** PASSAGE SHOWN **
Bye, Grammy.

My grandmother who brought me up passed away two weeks ago. It was a tough time for my family. I realised three things, though.

1) I’ve always been an extremely emotional person, but when it came time to be strong because everyone else was breaking down, I realised I could. I never knew this before. But every time someone started crying, I would automatically stop and go and comfort and support them. It’s nice to know I can count on myself that way at times when it’s needed.

2) I’m a fairly independent person, actually, ferociously independent of late. And yet, at a time like this, all I wanted was to be in someone’s arms, really. I guess that’s when I realised, yeah, I really could use somebody in my life.

3) I had asked my mum if anyone was delivering the eulogy, and she had said there was no need for one. And then she asked me to write one at the last minute the night before the cremation. My mind was blank, and I was feeling pretty flustered. Maybe more due to the pressure of not being able to do a good job on such an important task. But now looking back, I’m really glad I had the opportunity to write and deliver that eulogy. I think, at the end of the day, writing really is my thing. And this was my way of saying goodbye to my Grammy. It’s really personal, but I guess I’d like to share it with you too. Maybe you’ve lost someone in your life too, maybe you might be able to relate as well. Anyway, thanks for all the condolences and support and concern you’ve offered me in the past few weeks. I really appreciate it all.


Hello everyone. I’m Grandma’s eldest granddaughter. I’ve been asked to say a few words before we say goodbye to Grandma / Mummy / Chwee kor / Kor po / Kui bu / Kui ma etc.

It’s funny because I distinctly recall when I was in Primary school and realised people would one day pass away, I asked Grandma, Can you don’t die can or not? She said I was siao (crazy), everyone has their time. She said when it’s time to go, it’s time to go. I guess this was just her time.

My Grandma loved me a lot. How do I know? Because she always made my zhang (rice dumplings) plain, no filling, and my pineapple tarts without pineapple, cuz she knows that’s how I like it. She always said I’m very gong (silly) cuz I dunno how to eat the ho liao (good stuff). But she also always just wanted the best for me, 开心就好 she would say. (What’s most important is that you’re happy)

Thank you for coming to not only pay your last respects to my grandmother, but also to support my family in our time of loss. It really means a lot to us.

I think every loss is heartbreaking and difficult but I think what makes this loss that much harder is because it’s so easy to miss her. It’s so easy to recall the days when Grandma was well, when she could still talk and eat and laugh and enjoy herself. I’m glad that when she still could, we got the chance to bring her out as much as possible, celebrate birthdays, Chinese New Year, go on holidays overseas, and eat durian with her when we can.

It’s so easy to recall how much we enjoyed being with her. It’s so easy to recall her singing hymns, cooking in the kitchen, and of course, scolding people.

** PROVIDED MATERIAL **

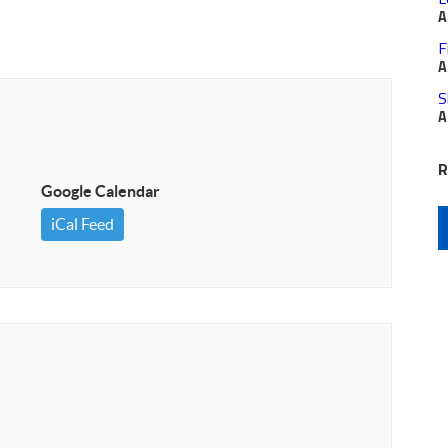
A
F
A
S
A
R
Google Calendar
iCal Feed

** WORK INSTRUCTIONS **
Reproduce verbatim the portion of the post about the grandmother's passing starting at "My Grandma loved" and ending at "a lot to us.".

** TASK ANSWER **
My Grandma loved me a lot. How do I know? Because she always made my zhang (rice dumplings) plain, no filling, and my pineapple tarts without pineapple, cuz she knows that’s how I like it. She always said I’m very gong (silly) cuz I dunno how to eat the ho liao (good stuff). But she also always just wanted the best for me, 开心就好 she would say. (What’s most important is that you’re happy)

Thank you for coming to not only pay your last respects to my grandmother, but also to support my family in our time of loss. It really means a lot to us.